Most investors prefer active funds as fund managers can customise the investment mix depending on the investors’ goal and risk appetite
For retail investors, mutual funds are one of the most convenient instruments to invest in both equity and debt. The fund manager invests the money in stocks after analysing the fundamentals of the company and the funds are segregated into two types – active and passive funds.
In active funds, which is the most popular one for higher long-term returns, the fund manager manages the fund by by selecting the sectors and companies to invest. He then decides on the proportion of equity and debt depending on the fundamentals of the company. The fund manager looks at various macro economic factors before deciding on the sectors to invest. In active funds, if the fund manager finds that the growth prospects of a sector or a company specifically has diminished, he will remove it from the fund and invest in the one which has higher potential for growth.
On the other hand, in passive funds, the fund manager always follow an index of the stock market and invests accordingly. and don’t require active management.

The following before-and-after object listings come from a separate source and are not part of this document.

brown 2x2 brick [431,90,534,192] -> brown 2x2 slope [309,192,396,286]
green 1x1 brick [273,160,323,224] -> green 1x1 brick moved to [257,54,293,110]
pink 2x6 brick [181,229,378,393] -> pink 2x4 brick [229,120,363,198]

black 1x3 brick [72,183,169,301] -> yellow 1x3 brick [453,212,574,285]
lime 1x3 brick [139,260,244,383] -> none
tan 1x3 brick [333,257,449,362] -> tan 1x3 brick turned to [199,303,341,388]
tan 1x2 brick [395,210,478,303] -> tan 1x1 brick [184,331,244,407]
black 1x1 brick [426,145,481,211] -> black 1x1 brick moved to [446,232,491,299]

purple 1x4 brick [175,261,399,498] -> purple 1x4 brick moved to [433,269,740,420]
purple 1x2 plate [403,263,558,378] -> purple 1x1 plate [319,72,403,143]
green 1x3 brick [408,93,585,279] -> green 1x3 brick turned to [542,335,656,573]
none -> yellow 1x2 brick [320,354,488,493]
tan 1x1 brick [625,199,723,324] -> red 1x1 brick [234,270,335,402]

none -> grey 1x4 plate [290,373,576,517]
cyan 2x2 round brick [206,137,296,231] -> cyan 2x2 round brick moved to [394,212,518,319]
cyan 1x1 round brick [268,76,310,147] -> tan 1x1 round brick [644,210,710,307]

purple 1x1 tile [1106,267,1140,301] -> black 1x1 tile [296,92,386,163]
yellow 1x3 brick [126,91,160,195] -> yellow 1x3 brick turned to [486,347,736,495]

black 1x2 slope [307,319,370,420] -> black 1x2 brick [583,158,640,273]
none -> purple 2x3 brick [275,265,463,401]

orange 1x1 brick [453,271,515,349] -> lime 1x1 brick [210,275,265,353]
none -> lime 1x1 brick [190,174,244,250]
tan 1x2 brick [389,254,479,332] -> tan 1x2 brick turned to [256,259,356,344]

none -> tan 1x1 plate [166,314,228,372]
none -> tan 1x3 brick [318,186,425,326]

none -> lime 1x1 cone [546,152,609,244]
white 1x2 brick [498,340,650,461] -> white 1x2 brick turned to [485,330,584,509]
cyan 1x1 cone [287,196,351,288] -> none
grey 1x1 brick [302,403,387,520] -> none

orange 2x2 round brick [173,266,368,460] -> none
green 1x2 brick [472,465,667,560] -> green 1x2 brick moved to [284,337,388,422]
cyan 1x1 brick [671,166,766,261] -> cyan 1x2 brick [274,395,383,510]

Know as index fund, it tracks the components of a market index, such as the Nifty or the Sensex. Index funds provide broad market exposure, low operating expenses and low portfolio turnover and is meant for those who do not want to track and invest in individual securities and wish to invest in a benchmark.
The investment objective of index a fund is to get returns in line with the targeted benchmarked index. These funds carry the same risk associated with any other mutual fund and the movement in the indices will be reflected in fund’s NAV. For instance, an index fund that tracks the BSE Sensex comprising stocks of 30 blue-chip firms, will gain when the Sensex goes up and will lose when the benchmark falls. The biggest advantage of passive funds is the low expense ratio, which can be around 0.5-%.
However, the returns generated by index funds most often do not match the index returns because of the tracking error. The lower the tracking error, the closer will be the returns to the benchmark. Moreover, index funds always set aside a certain percentage in cash to ensure that in case of redemption from investors, there is sufficient liquidity.
One of the biggest disadvantages of passive funds is that even if any included company is not giving good returns for a long period, the fund manager’s hands are tied as the company is part of the index. The fund will have no option but to retain the company in its portfolio, which will affect the returns for investors.
Apart from tracking error, changes in index constituents and corporate action like declaration of dividend and bonus, will also make the fund realign to the indices. Actively managed large-cap funds, which typically invest in top-100 or top-200 companies, have outperformed the Sensex and the Nifty in the long run.
Most investors prefer active funds as fund managers can customise the investment mix depending on the investors goal and risk appetite. For instance, if the fund manager thinks that the RBI may cut interest rates for a few quarters, then the fund house would launch bond funds to take advantage of the drop in rates. However, active funds have have higher expense ratio of 1.5-2.5%, which may lower the net returns of the investor. Analysts say returns over the last two decades show that actively managed funds have given higher returns than index funds.